Student loan debts have played a big role recently in Americans’ overall consumer debt. California residents may be somewhat surprised to discover that student loan debt is now also a potential legal issue during divorce.

In divorce proceedings, marital assets are subject to division, a fact that often concerns spouses when they consider what they might gain and lose in a divorce. In addition to marital properties, debt acquired during the marriage is also divided between the couple – and that may include student loan debt.

Whether student loan debts actually are considered marital debts or separate debts depends on the circumstances. For example, if student loans were used by one spouse for tuition, school fees and books, then the debt may be considered to be a separate debt. If the loan was used to pay for living expenses and other household costs, then it is likely to be considered marital debt.

Several factors must be considered to determine whether or not a student loan is marital debt. Answers to certain questions may be decisive.
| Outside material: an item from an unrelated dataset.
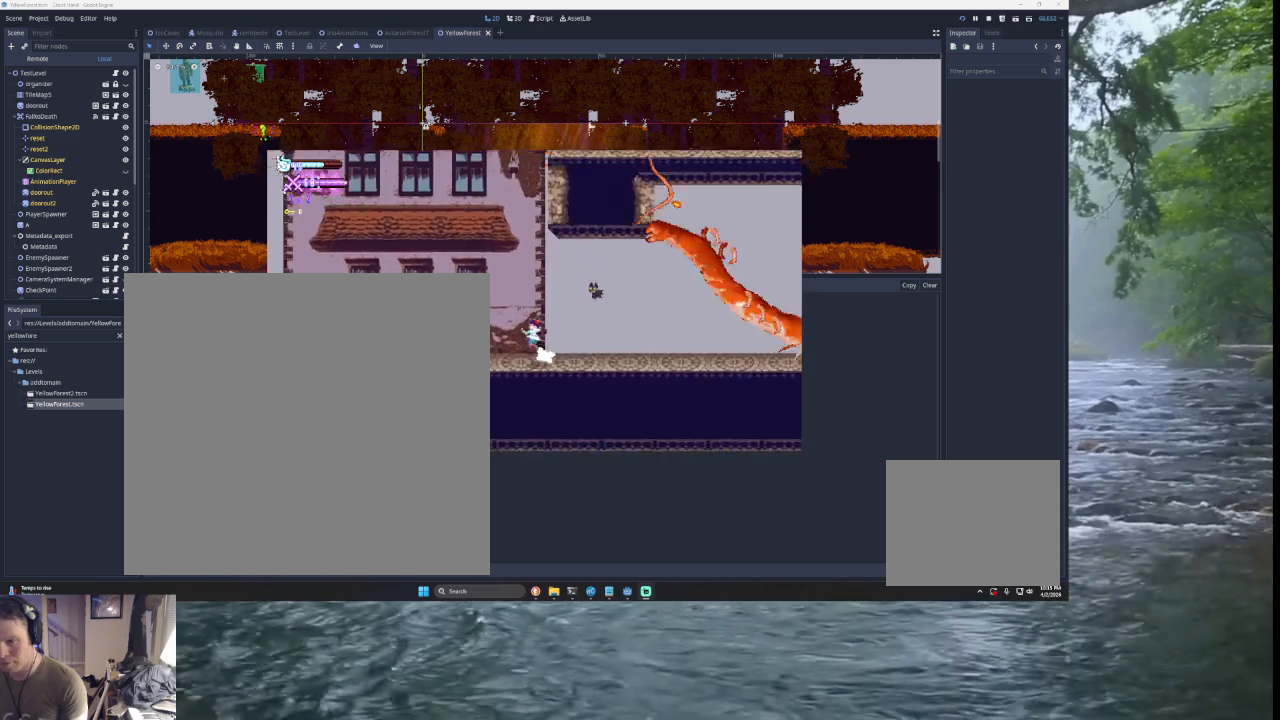
{"buttons": [], "left_stick": "center", "right_stick": "center", "events": [[33, "left_stick", "center"], [100, "left_stick", "right"], [200, "SQUARE", "down"], [200, "left_stick", "up-right"], [433, "SQUARE", "up"], [467, "left_stick", "center"], [500, "TRIANGLE", "up"]]}
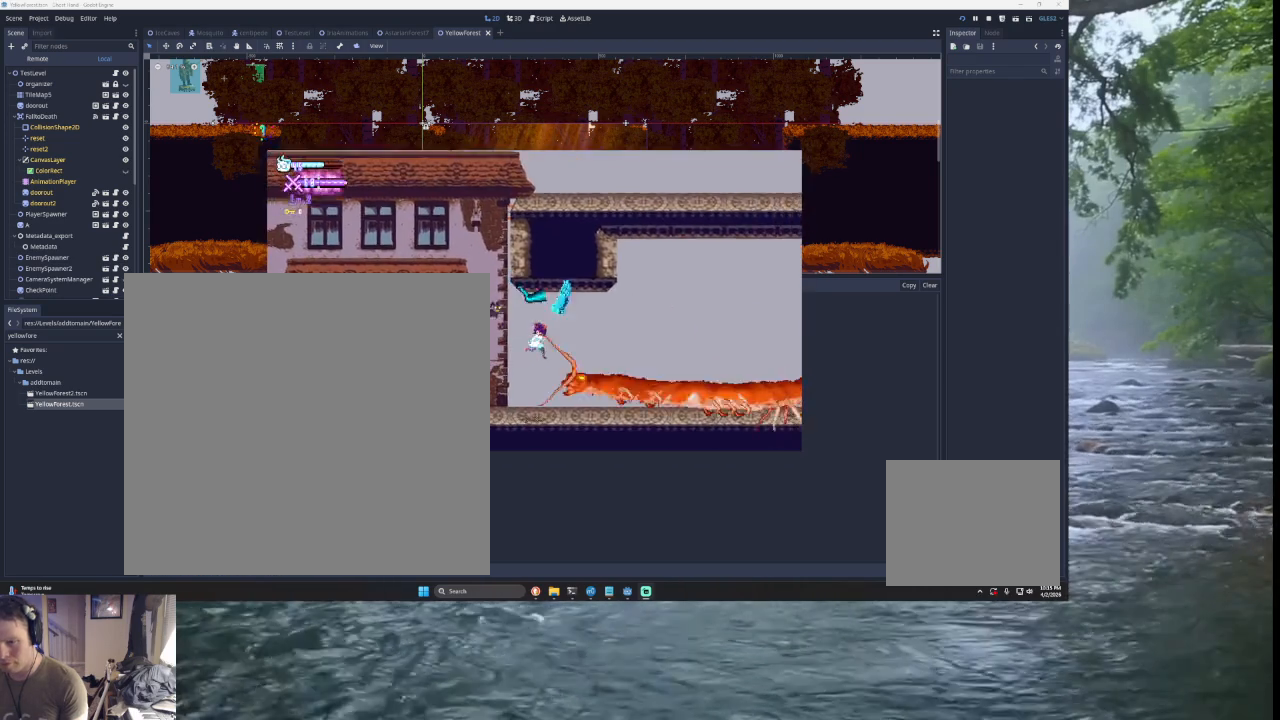
{"buttons": [], "left_stick": "right", "right_stick": "center", "events": [[33, "left_stick", "left"], [100, "left_stick", "down-left"], [233, "left_stick", "center"], [500, "left_stick", "right"]]}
For example, if both spouses benefitted from the student loan debt, then a court would be more likely to consider that a martial debt.

In community property states like California, debt is generally divided 50:50 as in asset division. However, divorcing spouses are usually not especially willing to take on debt as part of a divorce settlement. Debt division can pose disadvantages to one or the other party, depending on the tax consequences and other legal issues.

Fortunately, California residents can protect themselves from the pitfalls of marital debt with a prenuptial agreement. A prenup is a written document that can clarify the financial rights of both spouses in a marriage and protect one party’s assets in divorce. It can also protect one party from debts incurred by the other spouse.